Aren’t I the luckiest?

I started a new job in the later part of 2016. I can’t talk too much about it, because I don’t know who’s listening (reading…whatever…) but I will say that at first everyone was too enthusiastic and it made me suspicious. Then towards the later part of the first month of training I got to meet the CEO and she is legit amazing. She talked about being a feminist (confirmed, she is) her vast music collection (extensive and varied) and how if you can’t see it, you can’t be it and that is why she considers it her duty to take on so much, so she can open those doors.
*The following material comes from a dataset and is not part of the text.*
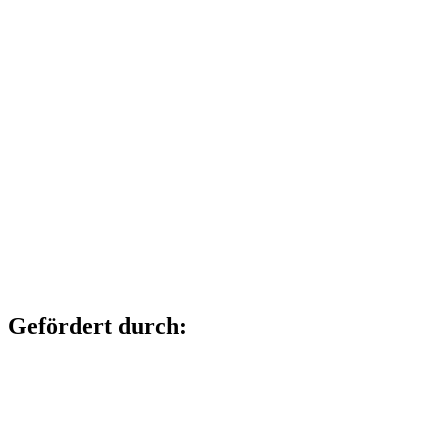
Gefördert durch:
FEMINIST AND PROFESSIONAL SWOONING, LORD.

Today, I was observed by a supervisor and never felt nervous, like AT ALL. He sat next to me and listened to my calls for almost an hour, which didn’t feel like an hour at all, and his feedback was good. Like, really good.

Anyway, it is so bizarre to me to be almost 6 months into this job and it still feels so giddy new. I still keep in touch with my former colleagues, always telling them to come work with me and they keep telling me no, and I am such a selfish brat, it’s a miracle I am telling them to come work with me, but I am. And you know why? Because I am drunk in worky lust. I sit in front of a gigantic window that is keeping my winter blues away. I am blissed out because of the dorky birthday greeting they gave me. I am beside myself with joy because I already got a raise.

I was recalling how my last place of employment trumpeted the benefits of meritocracy but paid me miserable wages. I was remembering how my old supervisor shut me down when I talked about my fandom and my current boss loves to see me squee about it, because, he said “It’s the part that makes you, YOU”

Today I was again feeling all this Disneyland workplace happiness, and I almost wanted to cry.

Then this evening after work I watched this hilarious Sanrio short that somewhat reflects what  I used to be: A repressed, overworked  little red panda, Aggretsuko:

dart.gif

And it is so marvelous to not be her 100%, hating her job, being weighed down by a heavy, demanding, micromanaging boss. It feels good to bask in autonomy.

Also- not a red panda, but whatever. 

Just the same, Aggretsuko loves to sing metal and drink beer… so you know. There is still room for her in my heart- just a little happier.